How many lines in the entries below contain the word "none"? Reply with the number only.

— EXTRACTED ENTRIES —
::::

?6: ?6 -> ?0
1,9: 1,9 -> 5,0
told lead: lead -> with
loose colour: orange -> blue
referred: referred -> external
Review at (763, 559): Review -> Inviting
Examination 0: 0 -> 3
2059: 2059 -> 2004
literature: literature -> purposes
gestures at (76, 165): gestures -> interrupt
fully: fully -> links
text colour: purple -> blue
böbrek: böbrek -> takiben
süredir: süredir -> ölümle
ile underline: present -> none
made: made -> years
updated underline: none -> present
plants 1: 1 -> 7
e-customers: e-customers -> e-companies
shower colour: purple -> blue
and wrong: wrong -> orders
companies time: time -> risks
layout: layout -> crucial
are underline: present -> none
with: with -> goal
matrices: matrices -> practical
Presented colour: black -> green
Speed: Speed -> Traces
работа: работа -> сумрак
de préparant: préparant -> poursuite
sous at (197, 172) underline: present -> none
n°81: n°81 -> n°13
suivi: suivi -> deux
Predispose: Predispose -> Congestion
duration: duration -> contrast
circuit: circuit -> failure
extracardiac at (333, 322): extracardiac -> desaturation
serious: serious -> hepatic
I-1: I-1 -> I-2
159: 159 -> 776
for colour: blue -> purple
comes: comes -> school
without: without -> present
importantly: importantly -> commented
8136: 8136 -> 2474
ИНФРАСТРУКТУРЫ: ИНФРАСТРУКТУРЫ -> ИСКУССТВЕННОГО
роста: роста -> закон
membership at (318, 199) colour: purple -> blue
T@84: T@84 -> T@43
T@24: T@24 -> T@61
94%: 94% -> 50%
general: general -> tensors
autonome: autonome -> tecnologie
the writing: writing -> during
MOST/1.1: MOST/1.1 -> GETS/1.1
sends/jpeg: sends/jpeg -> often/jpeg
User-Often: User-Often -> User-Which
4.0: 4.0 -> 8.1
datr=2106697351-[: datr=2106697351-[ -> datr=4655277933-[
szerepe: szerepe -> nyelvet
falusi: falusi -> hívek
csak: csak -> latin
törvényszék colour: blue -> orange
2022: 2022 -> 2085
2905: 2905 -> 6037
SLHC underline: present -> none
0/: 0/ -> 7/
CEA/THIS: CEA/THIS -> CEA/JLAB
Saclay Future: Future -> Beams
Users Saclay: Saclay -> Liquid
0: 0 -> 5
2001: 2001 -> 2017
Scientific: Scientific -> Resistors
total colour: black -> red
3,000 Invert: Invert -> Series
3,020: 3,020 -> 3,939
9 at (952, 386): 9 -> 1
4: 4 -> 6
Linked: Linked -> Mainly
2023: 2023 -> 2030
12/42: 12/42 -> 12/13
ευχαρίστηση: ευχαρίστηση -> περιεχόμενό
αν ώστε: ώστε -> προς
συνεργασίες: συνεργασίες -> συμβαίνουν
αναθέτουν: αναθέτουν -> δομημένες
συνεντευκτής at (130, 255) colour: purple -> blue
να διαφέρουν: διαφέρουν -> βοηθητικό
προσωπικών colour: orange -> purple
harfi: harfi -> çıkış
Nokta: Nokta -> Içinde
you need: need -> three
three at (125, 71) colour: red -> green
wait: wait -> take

::::

— ANSWER BELOW —
5